Relatório expõe fracasso policial com dispersão da Cracolândia e propõe soluções integradas

    Documento do Grupo de Trabalho Interinstitucional sobre a região, que será lançado hoje (27/6) na Câmara Municipal de São Paulo, aponta que presença policial na região é ineficaz sem articulação com políticas sociais e de saúde

    Ação de GCMs da IOPE no fluxo da “Cracolândia” em junho de 2022 | Foto: Daniel Arroyo/Ponte Jornalismo

    A dispersão de viventes da Cracolândia se mostrou uma tática fracassada das forças de segurança — que ainda são a principal presença do poder público na região e atuam desarticuladas de políticas de saúde e de assistência. A conclusão pertence ao “Relatório do Grupo de Trabalho Interinstitucional sobre a região conhecida como Cracolândia”, que será lançado na Câmara Municipal em uma cerimônia às 18h30 desta sexta-feira (27/6). O documento foi adiantado à Ponte.

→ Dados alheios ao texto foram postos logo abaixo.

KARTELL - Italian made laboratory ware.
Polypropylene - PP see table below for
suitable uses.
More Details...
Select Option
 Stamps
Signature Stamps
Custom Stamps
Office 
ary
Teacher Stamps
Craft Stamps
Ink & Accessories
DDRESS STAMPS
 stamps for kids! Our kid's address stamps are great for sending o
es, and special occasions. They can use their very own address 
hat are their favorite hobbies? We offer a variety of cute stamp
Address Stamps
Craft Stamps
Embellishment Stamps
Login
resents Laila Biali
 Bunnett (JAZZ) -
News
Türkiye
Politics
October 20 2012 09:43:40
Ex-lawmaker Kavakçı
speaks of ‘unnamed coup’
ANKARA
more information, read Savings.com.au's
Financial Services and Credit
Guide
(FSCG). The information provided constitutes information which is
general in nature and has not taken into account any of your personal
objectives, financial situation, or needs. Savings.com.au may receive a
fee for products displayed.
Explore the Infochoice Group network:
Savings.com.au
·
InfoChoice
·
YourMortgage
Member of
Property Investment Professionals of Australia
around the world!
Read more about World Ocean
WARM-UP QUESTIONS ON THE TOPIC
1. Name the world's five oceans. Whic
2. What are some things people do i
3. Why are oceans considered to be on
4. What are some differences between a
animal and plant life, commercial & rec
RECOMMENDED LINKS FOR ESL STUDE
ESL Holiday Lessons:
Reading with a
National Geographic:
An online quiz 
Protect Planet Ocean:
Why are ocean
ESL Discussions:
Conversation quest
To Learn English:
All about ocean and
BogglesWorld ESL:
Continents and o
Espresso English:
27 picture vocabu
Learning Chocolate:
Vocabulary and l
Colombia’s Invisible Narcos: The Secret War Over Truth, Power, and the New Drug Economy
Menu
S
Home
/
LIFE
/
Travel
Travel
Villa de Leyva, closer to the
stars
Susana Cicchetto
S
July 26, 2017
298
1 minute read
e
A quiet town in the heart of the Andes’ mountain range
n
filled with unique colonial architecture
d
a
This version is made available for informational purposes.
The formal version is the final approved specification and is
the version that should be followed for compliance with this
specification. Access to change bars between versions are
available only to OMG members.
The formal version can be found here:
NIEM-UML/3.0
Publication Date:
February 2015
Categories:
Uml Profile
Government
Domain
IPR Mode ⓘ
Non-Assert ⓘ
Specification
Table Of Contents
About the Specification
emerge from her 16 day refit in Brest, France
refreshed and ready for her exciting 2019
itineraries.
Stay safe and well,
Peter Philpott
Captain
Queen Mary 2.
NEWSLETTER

    A estratégia de deslocamentos forçados, descreve o relatório, prejudica o atendimento social das pessoas e cria novas cenas de uso aberto, já que elas voltam a se agrupar em outros espaços, por não terem para onde ir. A conduta também perpetua práticas de tortura, piora a segurança para moradores e comerciantes, e atende a um projeto higienista de especuladores imobiliários no Centro de São Paulo.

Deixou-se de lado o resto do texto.